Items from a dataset

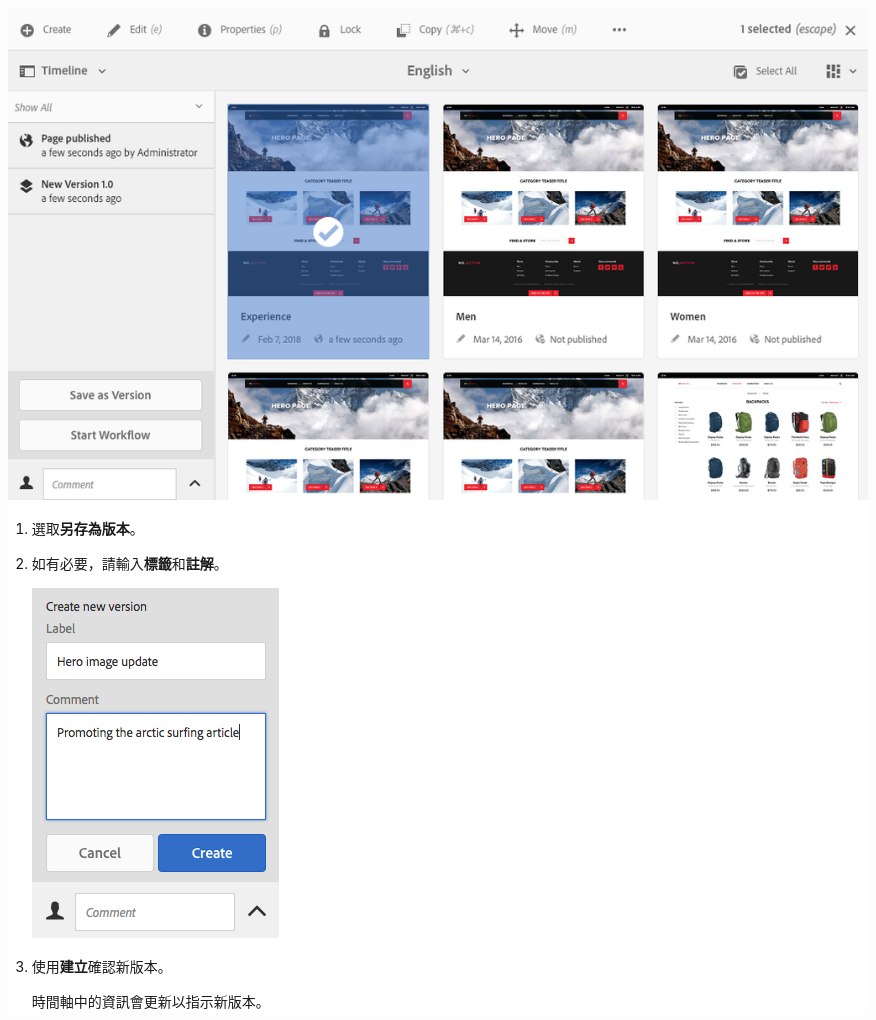    ![時間表 — 另存為版本](assets/screen-shot_2019-03-05at112335.png)

1. 選取&#x200B;**另存為版本**。
1. 如有必要，請輸入&#x200B;**標籤**&#x200B;和&#x200B;**註解**。

   ![建立版本 — 新增標籤和註解](assets/chlimage_1-42.png)

1. 使用&#x200B;**建立**&#x200B;確認新版本。

   時間軸中的資訊會更新以指示新版本。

# Exercise description
Word for word, restate each line above, minus its pictures.

# Finished task
    ![時間表 — 另存為版本](assets/screen-shot_2019-03-05at112335.png)

1. 選取&#x200B;**另存為版本**。
1. 如有必要，請輸入&#x200B;**標籤**&#x200B;和&#x200B;**註解**。

   ![建立版本 — 新增標籤和註解](assets/chlimage_1-42.png)

1. 使用&#x200B;**建立**&#x200B;確認新版本。

   時間軸中的資訊會更新以指示新版本。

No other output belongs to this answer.